Jim Almsted, owner of Almsted’s Fresh Market in Crystal, says he has a hard time keeping some items on store shelves these days. Pointing to a bare shelf, he said, “this is where all of our box drinks should be, and we just can’t get any.”
Water, pop, juice and other beverages are in short supply.
“One of the other things that happen is that if we order 50 cases of something, we might only get 20 of it,” Almsted explained.
The snack section is looking sparse too in some spots, especially Frito Lays products. And a few aisles over, customers are hard-pressed to find canning lids.
“My lids for canning, I can’t find them anywhere. I’ve been told that there is an aluminum shortage,” said customer Sue Weiman.
In August, Almsted’s limited how many canning lids customers could purchase, and they quickly sold out.
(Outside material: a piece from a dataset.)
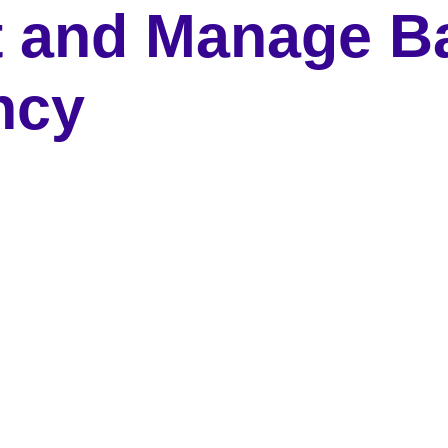
t and Manage B
ncy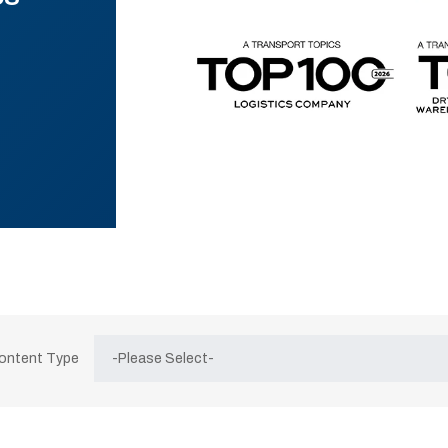
Content Type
Supply-Chain Issues Create Domino Effect
Financial experts say there are several reasons for the supply backlog. There’s a material shortage, as well as a labor shortage, including not enough truck drivers to get items to stores.
Some customers are noticing a difference in their wallets. According to the U.S. Department of Agriculture, food prices have gone up 3.7 percent over the last year. Some shoppers say it pays to shop around for good deals.
“Usually get the porterhouse steaks at reasonable prices, and I get them on sale for $7 or $8, or I have, they’re up to $14-$15 a pound,” said customer Elsie Mayer.
Meanwhile, Almsted says the supply chain is also impacting his overall bottom line, but things aren’t as bad as they were at the height of the pandemic.
“If you don’t have it, you can’t sell it, and if you can’t sell it, you know, you can’t get the money to pay your bills,” he said.